◆ Aufgabe 1:
Beantworte anhand des Textausschnitts über die Doku „Miss Kiet’s Children“ diese Fragen:
(a) Welche beiden Länder sind in der Klasse stark vertreten?
(b) Womit fängt die Integration von Ausländern laut dem Textausschnitt an?
(c) Wer wird manchmal als Dolmetscher gebraucht?
◆ Aufgabe 2: Setze den Textausschnitt über die Doku „Miss Kiet’s Children“ nach seinem letzten Satz fort.

◆ Textausschnitt:
_____

Zur Kontextbildung erheben sie lediglich anfangs das Wort. Die Besonderheit von Miss Kiets besagter Klasse ist, dass sie sich aus Flüchtlingskindern zusammensetzt. Irak und Syrien sind stark vertreten. Menschen, die in ihrer Heimat keine Heimat mehr sahen und nun in Europa ein neues Leben erhoffen. Wie sensibel dieses Thema noch immer ist, haben zuletzt wieder die Schachereien bei der Suche nach einer Bundesregierung gezeigt. Vor allem der Familiennachzug entzweit die Parteien, führt auch zu allerhand unschöner Kommentare im Netz.
Integration fängt früh an
In Miss Kiet’s Children spielt das aber alles keine Rolle. Die Doku setzt sich nicht mit dem Thema Flüchtlinge auseinander, blendet gesellschaftspolitische Überlegungen komplett aus. Die titelgebende Lehrerin interessiert sich nicht für die Frage, ob noch mehr Menschen kommen sollten oder nicht, zumindest nicht innerhalb des Films. Sie interessiert hier in erster Linie, wie sie den Menschen, die schon da sind, hilft, Teil der Gesellschaft zu werden. Integration von Ausländern fängt mit dem Erlernen der Sprache an. Sie fängt bei den Kindern an.
Kiet Engels lässt hier auch nicht wirklich mit sich reden. Nach einer kurzen Eingewöhnungsphase wird ausschließlich auf Niederländisch gesprochen. Ob es nun um das Erlernen der Sprache geht, Mathematik oder auch Punkte des allgemeinen Zusammenlebens, all das findet auf Niederländisch statt. Einfach ist das nicht, da werden manchmal Dolmetscher aus den eigenen Kinderreihen gebraucht. Ein wirkliches Problem ist das nicht, denn das fördert die Solidarität untereinander. Und Hilfsbereitschaft ist ein ebenso wichtiges Gut wie Selbständigkeit, wie wir hier vor Augen geführt bekommen. Eine von vielen wertvollen Erkenntnissen, die wir aus dem Unterricht mitnehmen.

_____

◆ Material:
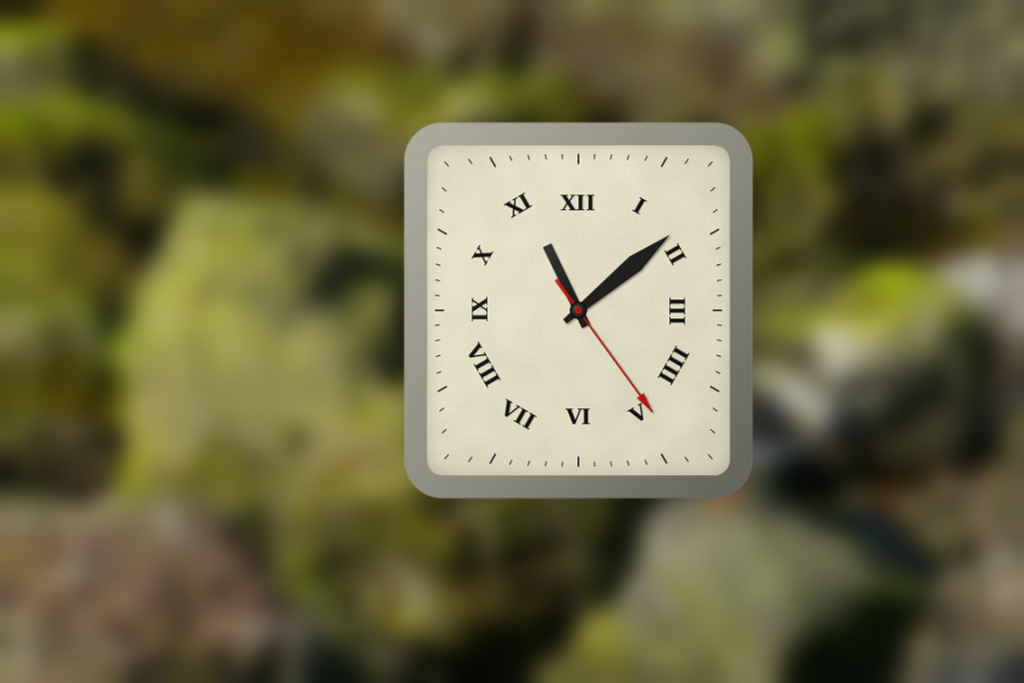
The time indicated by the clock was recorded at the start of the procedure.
11:08:24
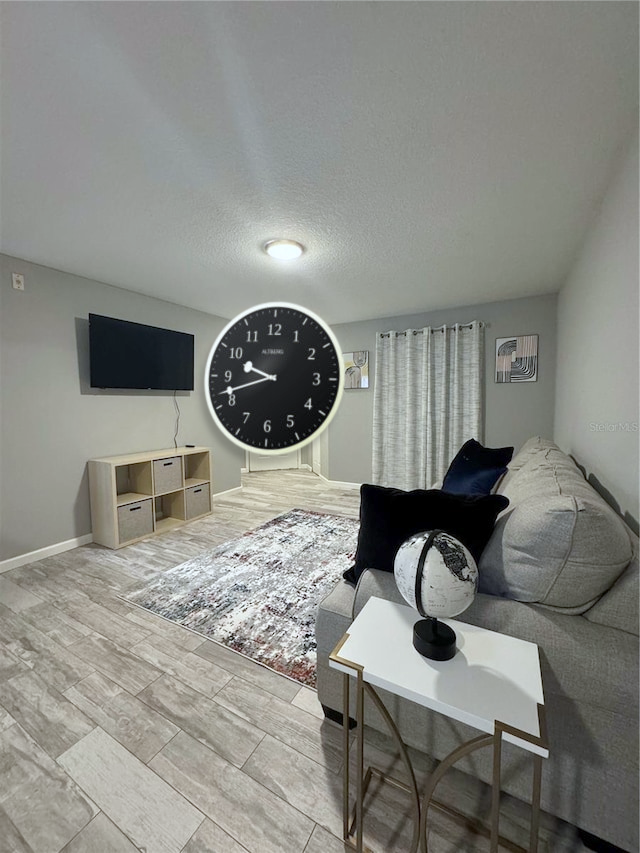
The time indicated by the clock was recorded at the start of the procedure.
9:42
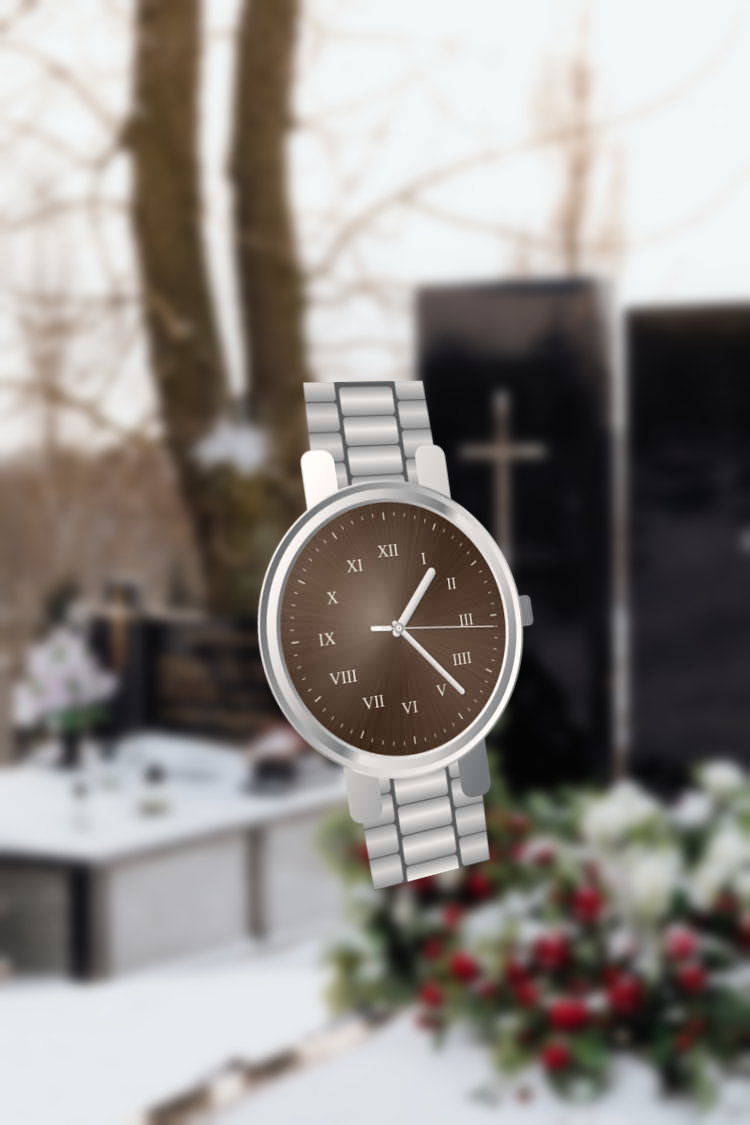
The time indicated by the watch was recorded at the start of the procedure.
1:23:16
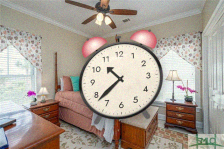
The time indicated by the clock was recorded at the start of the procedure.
10:38
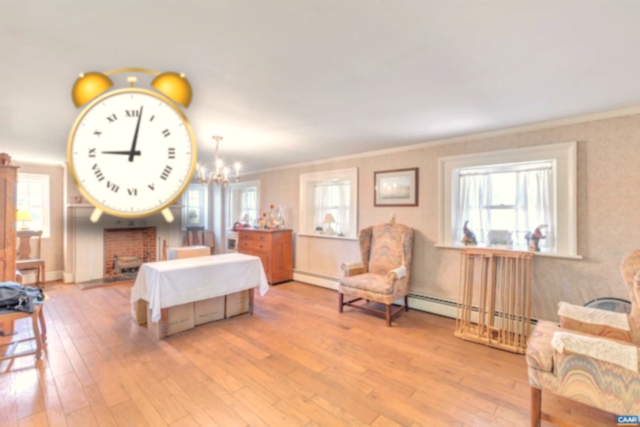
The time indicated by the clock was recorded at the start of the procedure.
9:02
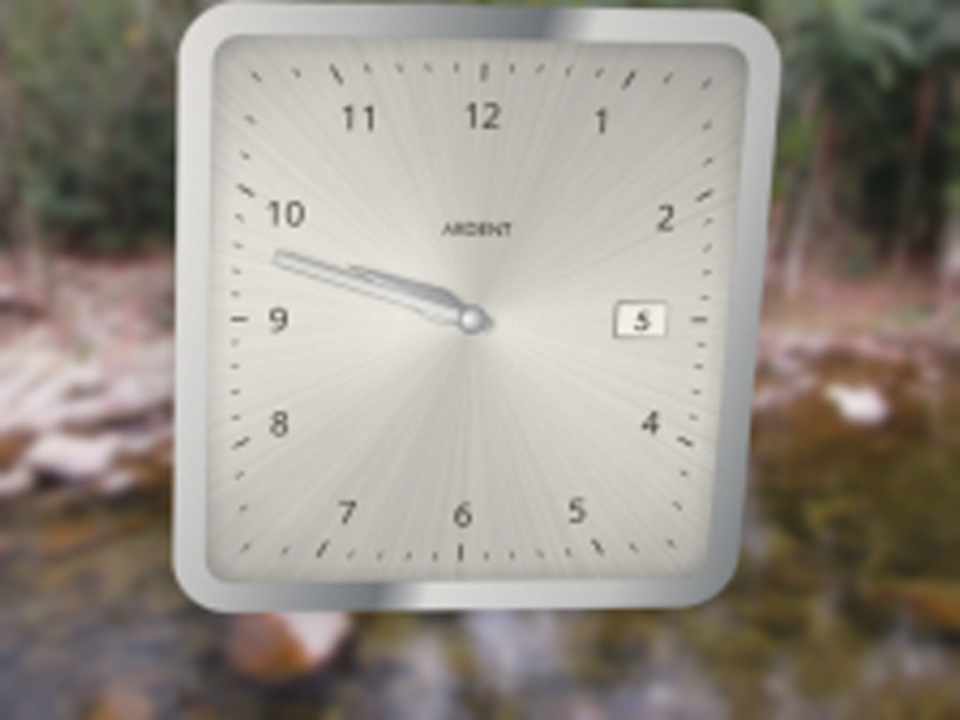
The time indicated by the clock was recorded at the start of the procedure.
9:48
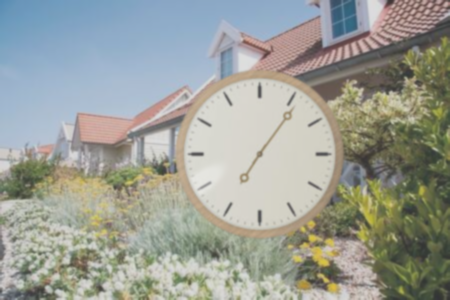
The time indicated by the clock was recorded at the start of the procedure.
7:06
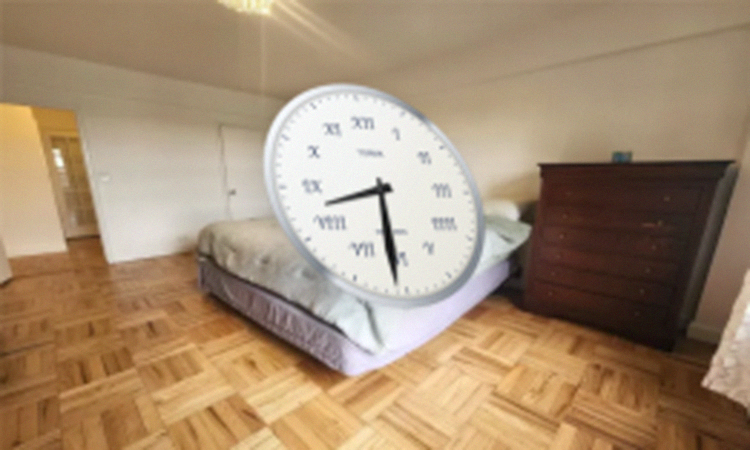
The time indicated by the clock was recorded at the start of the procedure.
8:31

_____

◆ Antwort 1:
(a) Irak und Syrien.
(b) Mit dem Erlernen der Sprache.
(c) Dolmetscher aus den eigenen Kinderreihen.

◆ Antwort 2:
Zwischen Alltag und Trauma
Bemerkenswert ist dabei, wie unmittelbar das alles ist, wie natürlich die einzelnen Punkte miteinander verknüpft werden. Das Regieduo nimmt sich selbst völlig raus, kommentiert nicht, fragt nicht. Es kommen keine Pädagogen oder Integrationsexperten zu Wort, nicht einmal Miss Kiet selbst wird interviewt. Stattdessen sehen wir vor Ort, wie eine Gruppe von Kindern langsam ein neues Zuhause findet. Da sind Szenen des Alltags dabei, eine Hose, die beim Hinfallen schmutzig geworden ist. Und Szenen, die nahegehen: Jorj hat regelmäßig Schwierigkeiten beim Schlafen, weil er noch immer die Explosionen aus seinem fernen Heimatland hört. Die Lehrerin nimmt beides an, ist unnachgiebig in ihren Überzeugungen, aber eben auch einfühlsam, wenn es darauf ankommt. Miss Kiet’s Children ist deswegen dann auch gar nicht so sehr eine Doku über eine Schule. Wenn wir hier die Kinder über Monate begleiten, Zeugen kleiner Erfolge und auch von Rückschlägen werden, dann geht das nicht nur zu Herzen – gerade im Kontext der rechten Strömungen in den Niederlanden. Auch Erwachsene lernen hier tatsächlich noch ein bisschen was über bzw. für das Leben.